→ **提供テキスト**:
┄┄┄┄┄┄

2013年5月7日火曜日

牧野和春『桜伝奇』を読む(6) 第4章 山高神代桜(やまたかじんだいざくら、山梨県北巨摩郡)

牧野和春『桜伝奇--日本人の心と桜の老巨木めぐり』を読む(6)
第4章 山高神代桜(やまたかじんだいざくら、山梨県北巨摩郡)
1 樹齢二千年!

巨樹、巨木を尋ね歩く意味
 私はこの列島各地に巨樹、巨木を尋ね歩いている。
ふり返ってみると、その数はもう二五〇本ほどになる。今も続けている。
・・・そのことによって、日本人の自然への感性、生き方、考え方などを具体的に教えられたし、その奥行のきわめて深いことも知らされてきた。
そのうえ巨樹、巨木と語り合うことによって得られる心の充足感を思うと、巨樹、巨木巡りの恩恵は無限である。

 人はよく私に質問する。
「いったい、何がもとでそんなことを始められたのですか。動機は何ですか」と。

 ところが、この質問への回答が、なかなか一言にして明確には言えぬのである。

┄┄┄┄┄┄

→ **保存済みデータセット項目**:
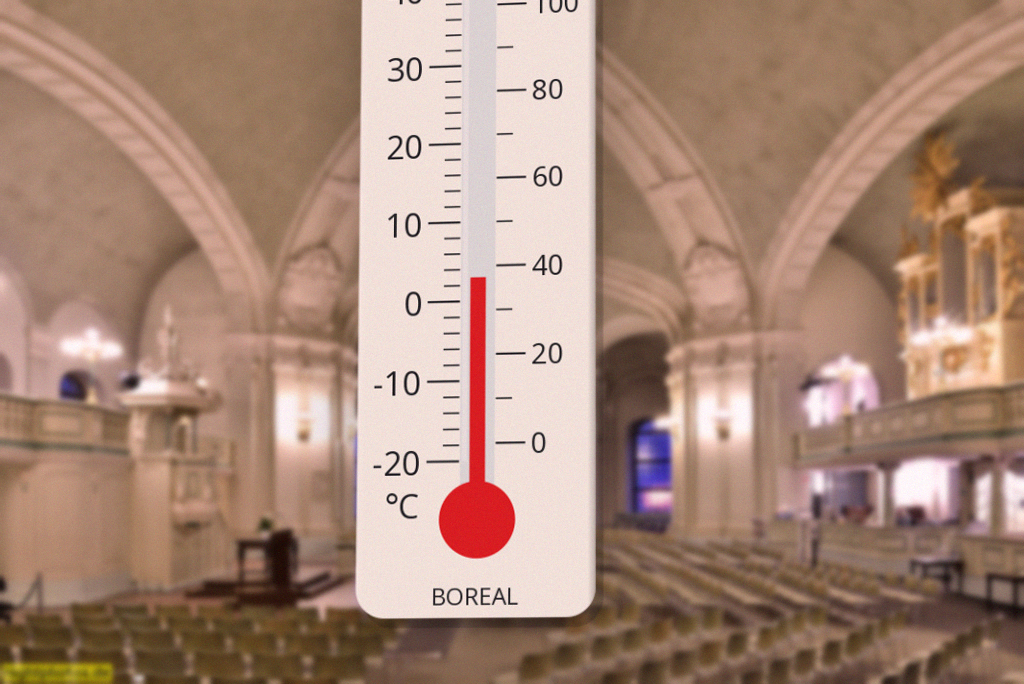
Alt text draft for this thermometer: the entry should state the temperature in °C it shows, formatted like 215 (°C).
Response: 3 (°C)
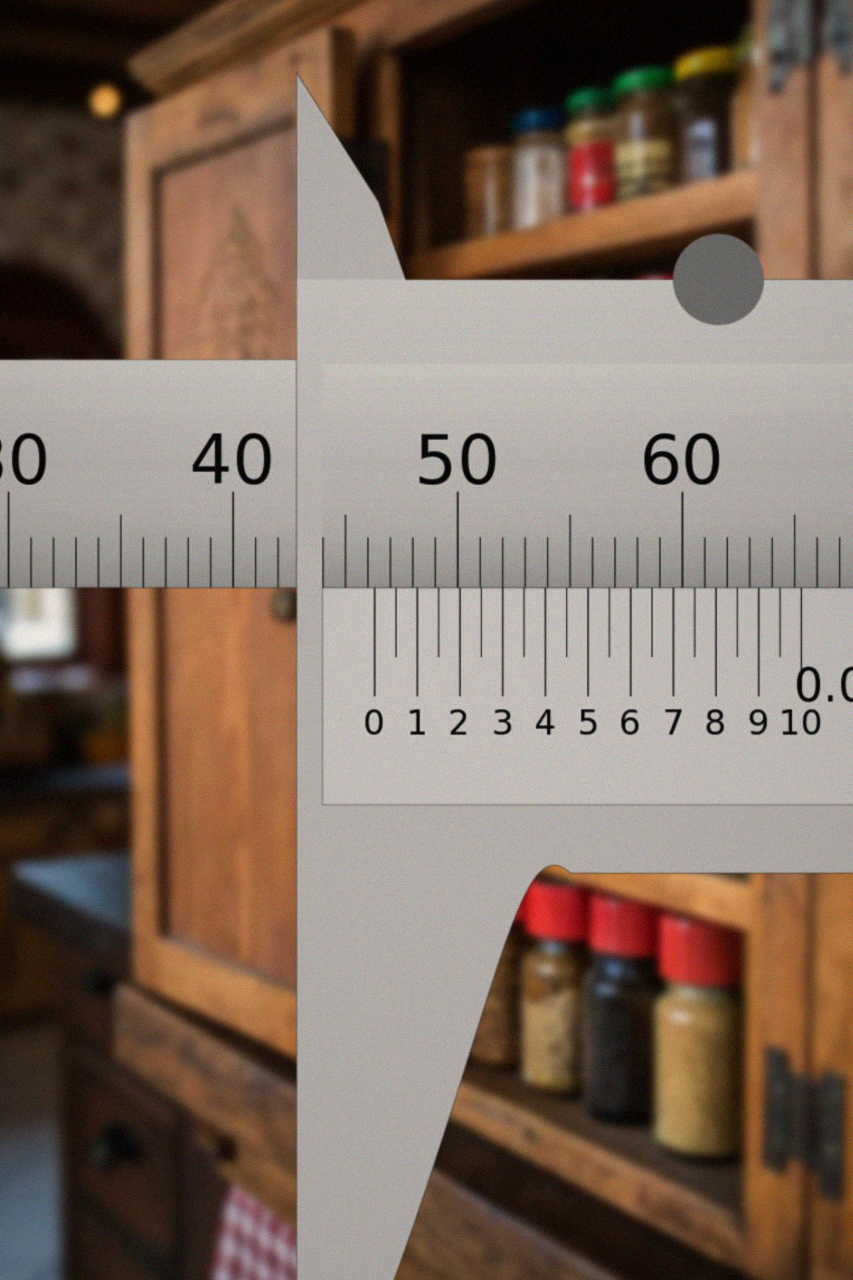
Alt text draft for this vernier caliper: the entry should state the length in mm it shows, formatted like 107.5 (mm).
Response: 46.3 (mm)
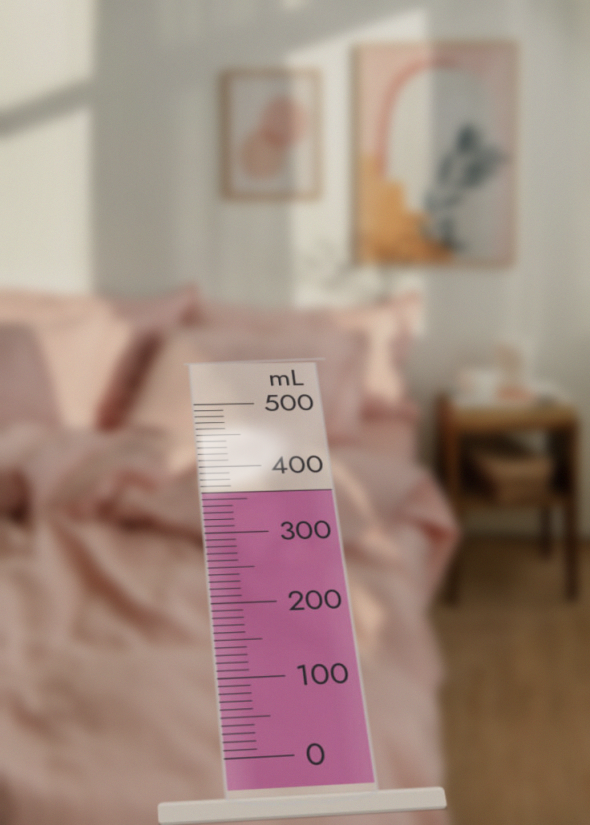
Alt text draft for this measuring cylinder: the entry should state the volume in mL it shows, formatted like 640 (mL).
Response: 360 (mL)
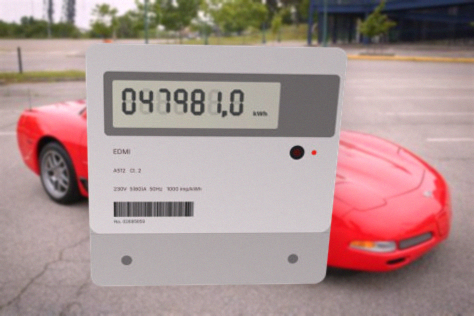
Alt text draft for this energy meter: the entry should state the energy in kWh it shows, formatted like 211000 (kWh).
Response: 47981.0 (kWh)
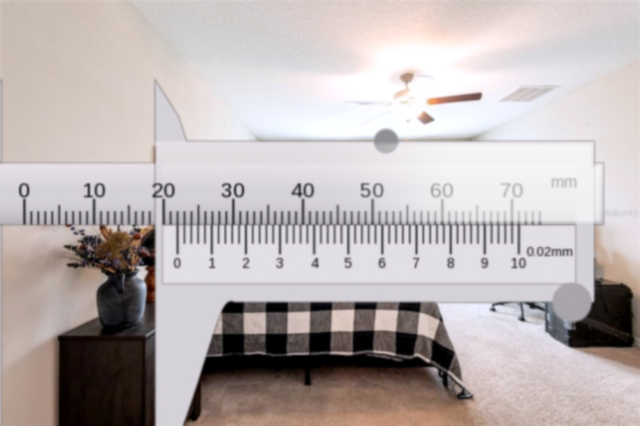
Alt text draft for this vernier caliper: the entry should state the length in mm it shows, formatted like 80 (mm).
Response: 22.0 (mm)
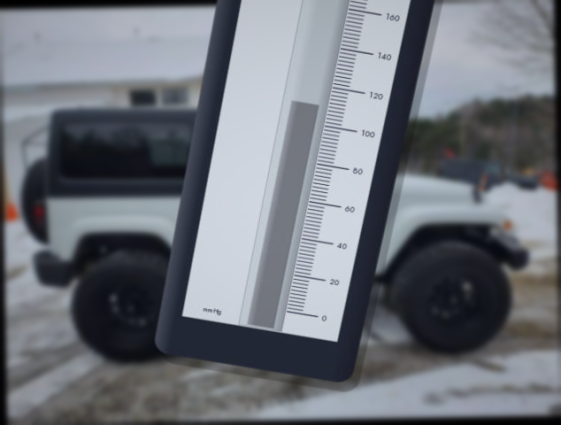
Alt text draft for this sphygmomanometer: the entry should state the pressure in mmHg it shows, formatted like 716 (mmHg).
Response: 110 (mmHg)
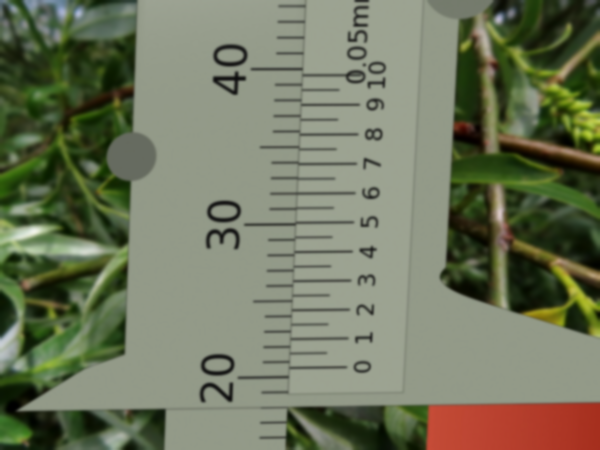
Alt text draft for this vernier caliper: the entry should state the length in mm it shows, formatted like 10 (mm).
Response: 20.6 (mm)
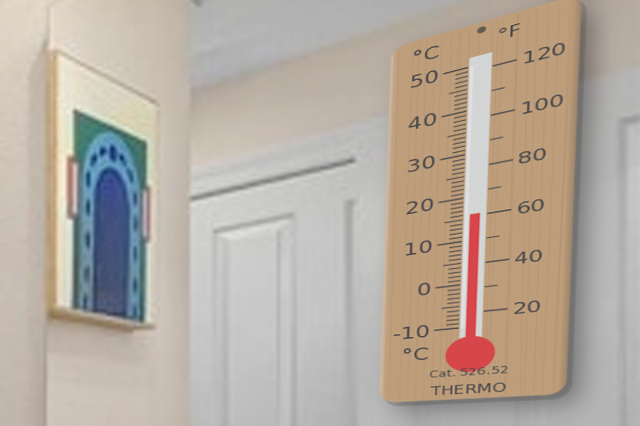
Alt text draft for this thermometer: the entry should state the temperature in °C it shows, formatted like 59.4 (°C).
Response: 16 (°C)
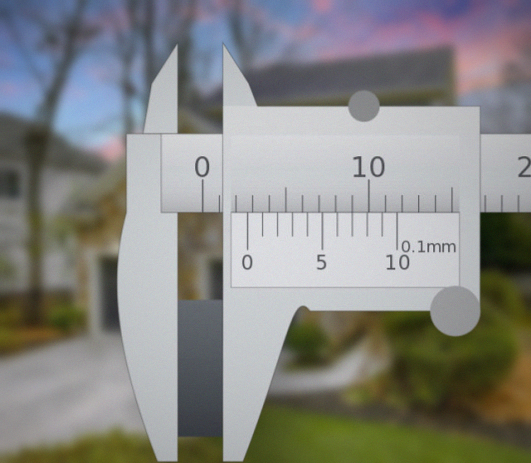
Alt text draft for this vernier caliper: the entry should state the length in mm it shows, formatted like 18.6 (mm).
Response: 2.7 (mm)
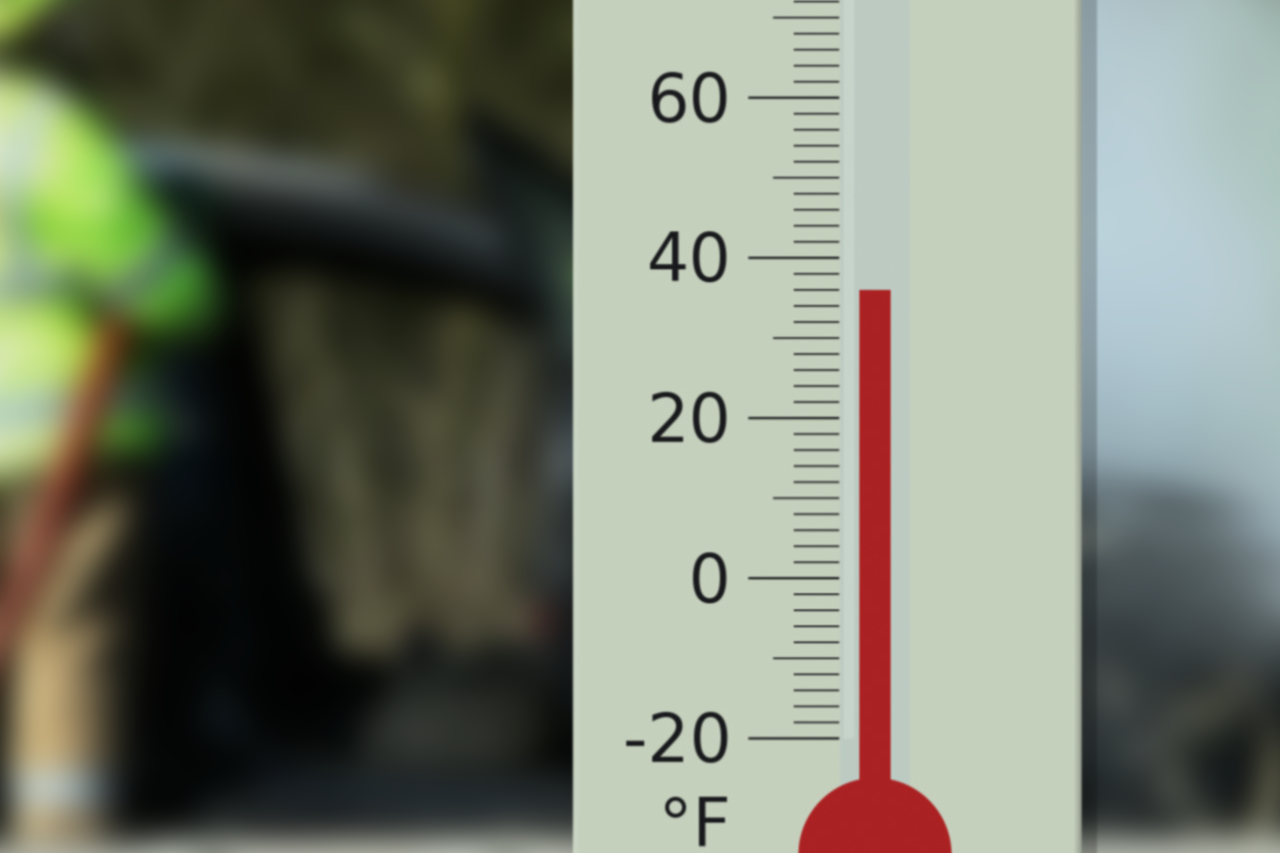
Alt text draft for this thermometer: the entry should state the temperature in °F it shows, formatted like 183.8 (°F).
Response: 36 (°F)
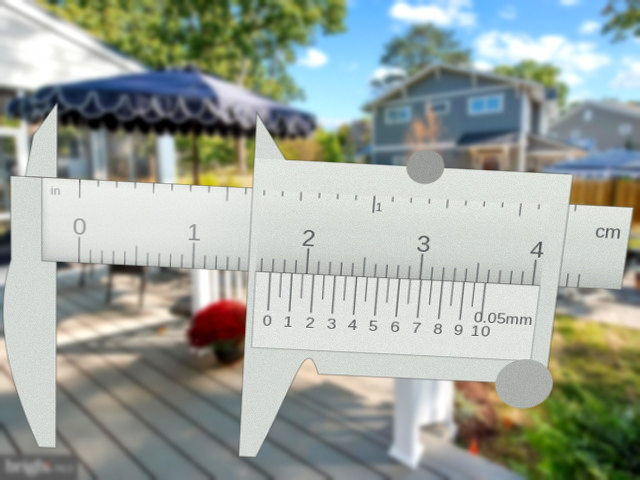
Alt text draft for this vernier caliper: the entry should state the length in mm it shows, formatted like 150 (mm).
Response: 16.8 (mm)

┄┄┄┄┄┄

→ **作業課題 A**: 巨樹巡りの文章で、筆者は巨樹、巨木巡りの恩恵を「無限である」としています。その理由を本文に基づいて1～3文で説明してください。
→ **作業課題 B**: 巨樹巡りの文章について、最後の文に続く部分を書いてください。

→ **課題の解答 A**: 筆者は巨樹、巨木を尋ね歩くことで、日本人の自然への感性、生き方、考え方などを具体的に教えられ、その奥行がきわめて深いことも知らされてきたからです。そのうえ、巨樹、巨木と語り合うことで心の充足感が得られるため、筆者はその恩恵を無限だと述べています。

→ **課題の解答 B**:
・・・この問題は、私にとっては戦後日本をどう考え、どう位置づけるか、に帰着する。
それを論ずることは、「太平洋戦争」とは、日本にとっていったい何であったのか、という命題となり、すると、”東京裁判史観問題”に行きつく。
日本人論を超えて、日本論そのものに行きついてしまう。
となると、これほど厄介なことはないわけだ。
現在の私はこの問題について決着をつけられるほど上等の精神構造にはない。
話は余計もつれてくる。

私(著者)の後半生に、一つの転機を与えてくれた「山高神代桜」
 場所は山梨県北巨摩郡武川(むかわ)村山高(やまたか)という集落である。・・・

2 老樹に会う

 「山高神代桜」の前に立ってみて、改めて、「これが二千年もこの世に生きてきた木の実相なのか」と感じ入った。

言うに言われぬ威厳:推定樹齢に千年
 第一、この一帯にはいうに言われぬ威厳がたち込めている。神代桜が放つ神韻なのであろう。
まず、この巨大な桜の根元はどうであろう。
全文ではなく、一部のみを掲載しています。